- _TEXTO BASE_:
La República Dominicana continúa ganando terreno como destino para el capital internacional. En 2025, el país registró US$5,032.3 millones en inversión extranjera directa (IED), el monto más alto de su historia y el cuarto récord consecutivo, de acuerdo con estadísticas del Banco Central.
El dato cobra mayor relevancia al observar la tendencia reciente: en apenas cinco años, los flujos de inversión prácticamente se duplicaron, con un crecimiento cercano al 97%. Este comportamiento confirma el interés sostenido de inversionistas por sectores estratégicos de la economía dominicana y consolida al país como uno de los mercados más dinámicos de América Latina y el Caribe.
Turismo, energía y bienes raíces concentran el capital
La distribución de la inversión refleja con claridad hacia dónde se dirige la confianza del capital extranjero. El turismo encabezó la lista con el 26.3%, seguido por energía (23.8%) y bienes raíces (15.7%), este último manteniéndose como un componente relevante dentro del crecimiento económico.

- _EJERCICIOS_:
• A. Enumera los sectores que concentran la inversión extranjera según el texto sobre la inversión extranjera en la República Dominicana, junto con el porcentaje que se atribuye a cada uno.
• B. Retoma el texto sobre la inversión extranjera en la República Dominicana y prosíguelo a partir de su última oración.

- _DATOS_:
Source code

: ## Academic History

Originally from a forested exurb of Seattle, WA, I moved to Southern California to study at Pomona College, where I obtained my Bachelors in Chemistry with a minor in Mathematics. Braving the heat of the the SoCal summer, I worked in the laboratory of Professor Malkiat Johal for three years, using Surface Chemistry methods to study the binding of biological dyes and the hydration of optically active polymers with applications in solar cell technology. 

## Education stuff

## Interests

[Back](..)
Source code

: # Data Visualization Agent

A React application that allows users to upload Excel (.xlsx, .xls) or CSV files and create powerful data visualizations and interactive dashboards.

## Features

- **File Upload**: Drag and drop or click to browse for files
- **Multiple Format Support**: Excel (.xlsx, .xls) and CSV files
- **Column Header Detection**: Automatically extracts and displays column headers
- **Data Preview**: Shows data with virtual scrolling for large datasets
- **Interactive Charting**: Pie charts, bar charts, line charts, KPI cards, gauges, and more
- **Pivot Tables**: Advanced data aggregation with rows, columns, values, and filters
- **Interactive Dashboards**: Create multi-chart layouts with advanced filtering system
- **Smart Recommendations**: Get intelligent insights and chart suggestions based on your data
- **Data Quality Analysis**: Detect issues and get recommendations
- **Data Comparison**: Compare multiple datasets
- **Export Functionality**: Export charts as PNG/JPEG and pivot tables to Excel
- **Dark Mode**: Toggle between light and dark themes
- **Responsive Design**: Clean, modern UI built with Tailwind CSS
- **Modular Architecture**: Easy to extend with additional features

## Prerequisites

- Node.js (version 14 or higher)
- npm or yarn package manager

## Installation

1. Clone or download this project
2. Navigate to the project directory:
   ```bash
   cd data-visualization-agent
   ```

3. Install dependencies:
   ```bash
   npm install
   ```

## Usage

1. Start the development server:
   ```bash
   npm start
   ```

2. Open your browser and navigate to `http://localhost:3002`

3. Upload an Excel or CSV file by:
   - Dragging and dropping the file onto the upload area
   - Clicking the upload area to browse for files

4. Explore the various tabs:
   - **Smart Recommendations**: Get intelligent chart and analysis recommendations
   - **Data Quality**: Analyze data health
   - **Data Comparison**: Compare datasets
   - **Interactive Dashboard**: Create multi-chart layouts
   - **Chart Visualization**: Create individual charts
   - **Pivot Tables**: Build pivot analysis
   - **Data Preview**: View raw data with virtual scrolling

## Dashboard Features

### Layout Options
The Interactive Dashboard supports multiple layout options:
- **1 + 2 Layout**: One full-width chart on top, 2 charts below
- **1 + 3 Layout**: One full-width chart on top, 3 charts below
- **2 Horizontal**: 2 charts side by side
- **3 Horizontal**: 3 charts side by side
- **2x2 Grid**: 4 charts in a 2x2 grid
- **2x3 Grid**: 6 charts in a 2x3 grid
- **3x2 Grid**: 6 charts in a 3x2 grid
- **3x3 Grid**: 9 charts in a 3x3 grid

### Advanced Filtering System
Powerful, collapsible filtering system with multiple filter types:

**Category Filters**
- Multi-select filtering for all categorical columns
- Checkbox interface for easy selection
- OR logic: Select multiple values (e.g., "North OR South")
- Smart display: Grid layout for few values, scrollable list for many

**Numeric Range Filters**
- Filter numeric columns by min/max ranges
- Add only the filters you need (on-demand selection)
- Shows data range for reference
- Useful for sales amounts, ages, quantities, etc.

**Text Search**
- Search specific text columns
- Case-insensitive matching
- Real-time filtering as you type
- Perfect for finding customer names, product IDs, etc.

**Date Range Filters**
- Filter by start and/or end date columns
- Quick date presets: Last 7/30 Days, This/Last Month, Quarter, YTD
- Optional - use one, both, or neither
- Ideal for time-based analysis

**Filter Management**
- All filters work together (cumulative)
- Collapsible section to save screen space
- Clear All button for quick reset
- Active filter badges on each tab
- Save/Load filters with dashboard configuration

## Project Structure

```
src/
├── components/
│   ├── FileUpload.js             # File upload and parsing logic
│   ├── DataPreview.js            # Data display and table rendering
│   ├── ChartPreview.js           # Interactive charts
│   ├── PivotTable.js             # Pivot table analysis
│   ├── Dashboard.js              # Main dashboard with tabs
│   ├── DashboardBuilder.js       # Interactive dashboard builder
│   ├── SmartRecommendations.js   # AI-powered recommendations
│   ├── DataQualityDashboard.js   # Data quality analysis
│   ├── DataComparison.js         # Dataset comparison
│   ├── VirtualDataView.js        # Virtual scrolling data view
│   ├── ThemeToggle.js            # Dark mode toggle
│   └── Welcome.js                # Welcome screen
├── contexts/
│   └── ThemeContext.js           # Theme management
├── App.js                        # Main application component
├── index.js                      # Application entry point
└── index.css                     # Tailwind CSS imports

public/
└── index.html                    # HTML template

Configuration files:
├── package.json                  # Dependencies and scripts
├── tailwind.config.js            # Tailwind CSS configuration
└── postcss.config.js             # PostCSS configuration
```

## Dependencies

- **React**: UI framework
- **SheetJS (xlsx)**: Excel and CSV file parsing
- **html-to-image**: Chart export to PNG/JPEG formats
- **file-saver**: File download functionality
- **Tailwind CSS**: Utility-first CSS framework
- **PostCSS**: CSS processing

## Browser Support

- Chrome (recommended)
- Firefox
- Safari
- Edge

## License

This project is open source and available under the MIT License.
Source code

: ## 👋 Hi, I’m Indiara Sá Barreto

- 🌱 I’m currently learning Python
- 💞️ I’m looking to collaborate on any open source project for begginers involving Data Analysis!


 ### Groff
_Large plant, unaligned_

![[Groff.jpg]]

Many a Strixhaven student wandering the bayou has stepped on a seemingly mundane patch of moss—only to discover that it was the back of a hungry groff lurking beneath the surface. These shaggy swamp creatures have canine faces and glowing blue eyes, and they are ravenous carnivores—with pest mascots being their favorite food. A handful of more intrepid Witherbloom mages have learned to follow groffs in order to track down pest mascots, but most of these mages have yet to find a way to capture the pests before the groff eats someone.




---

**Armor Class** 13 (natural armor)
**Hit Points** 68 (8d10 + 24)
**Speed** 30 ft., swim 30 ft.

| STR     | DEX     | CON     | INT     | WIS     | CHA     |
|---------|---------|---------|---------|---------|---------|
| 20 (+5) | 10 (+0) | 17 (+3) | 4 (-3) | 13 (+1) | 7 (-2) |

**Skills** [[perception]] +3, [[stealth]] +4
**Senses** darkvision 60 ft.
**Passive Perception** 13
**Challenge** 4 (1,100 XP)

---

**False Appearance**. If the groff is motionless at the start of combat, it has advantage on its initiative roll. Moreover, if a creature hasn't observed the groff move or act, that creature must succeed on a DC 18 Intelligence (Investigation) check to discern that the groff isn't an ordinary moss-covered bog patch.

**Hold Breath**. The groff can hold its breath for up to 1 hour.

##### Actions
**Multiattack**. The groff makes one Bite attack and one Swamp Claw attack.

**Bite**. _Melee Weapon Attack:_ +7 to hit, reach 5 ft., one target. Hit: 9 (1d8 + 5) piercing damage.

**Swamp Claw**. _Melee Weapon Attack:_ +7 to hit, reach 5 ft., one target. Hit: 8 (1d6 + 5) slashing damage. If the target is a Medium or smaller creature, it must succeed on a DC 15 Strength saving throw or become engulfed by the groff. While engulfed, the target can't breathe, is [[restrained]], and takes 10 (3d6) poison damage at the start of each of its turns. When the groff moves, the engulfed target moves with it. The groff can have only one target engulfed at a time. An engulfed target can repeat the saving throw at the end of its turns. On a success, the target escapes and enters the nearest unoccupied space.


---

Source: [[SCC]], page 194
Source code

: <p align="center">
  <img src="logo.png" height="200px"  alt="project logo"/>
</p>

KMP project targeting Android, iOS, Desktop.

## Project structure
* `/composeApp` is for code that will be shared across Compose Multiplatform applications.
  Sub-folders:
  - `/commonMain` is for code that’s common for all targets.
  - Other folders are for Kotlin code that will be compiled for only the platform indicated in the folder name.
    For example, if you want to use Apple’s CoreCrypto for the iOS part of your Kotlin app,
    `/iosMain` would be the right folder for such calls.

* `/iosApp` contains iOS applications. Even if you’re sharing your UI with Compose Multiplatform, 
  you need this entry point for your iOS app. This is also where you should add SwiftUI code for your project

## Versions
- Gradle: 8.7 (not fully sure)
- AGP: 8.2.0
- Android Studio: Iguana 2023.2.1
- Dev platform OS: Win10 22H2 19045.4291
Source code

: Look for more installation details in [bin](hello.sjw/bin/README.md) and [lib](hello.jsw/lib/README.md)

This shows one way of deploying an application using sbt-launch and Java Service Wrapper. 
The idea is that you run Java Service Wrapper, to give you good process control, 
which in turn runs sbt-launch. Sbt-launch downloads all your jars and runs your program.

- _RESPUESTAS POR EJERCICIO_:
• A. Turismo (26.3%), energía (23.8%) y bienes raíces (15.7%).

• B.
Más atrás aparecen comercio e industria con un 10.5%, zonas francas con 8.7% y minería con 6.7%. El sector financiero representó el 3.4%, mientras que otras actividades sumaron el 4.9%.
Para el mercado inmobiliario, estas cifras son especialmente significativas. La llegada de capital extranjero suele traducirse en nuevos desarrollos turísticos, proyectos residenciales, infraestructura energética y expansión urbana, factores que elevan la demanda de suelo y dinamizan la construcción.
Exportaciones al alza y entorno favorable para invertir
El buen desempeño de la inversión se produce en paralelo a un aumento de las exportaciones, que alcanzaron los US$15,930.6 millones, impulsadas por productos como oro, cacao, tabaco, instrumentos médicos, plásticos, cemento, bananos y café.
En conjunto, estos resultados apuntan a un entorno económico que continúa atrayendo proyectos de mediano y largo plazo, apoyado por condiciones de estabilidad macroeconómica y un marco que facilita la integración del país a las cadenas globales de valor. Además de aportar capital, la inversión extranjera suele generar empleo, promover la transferencia de tecnología y fortalecer la competitividad.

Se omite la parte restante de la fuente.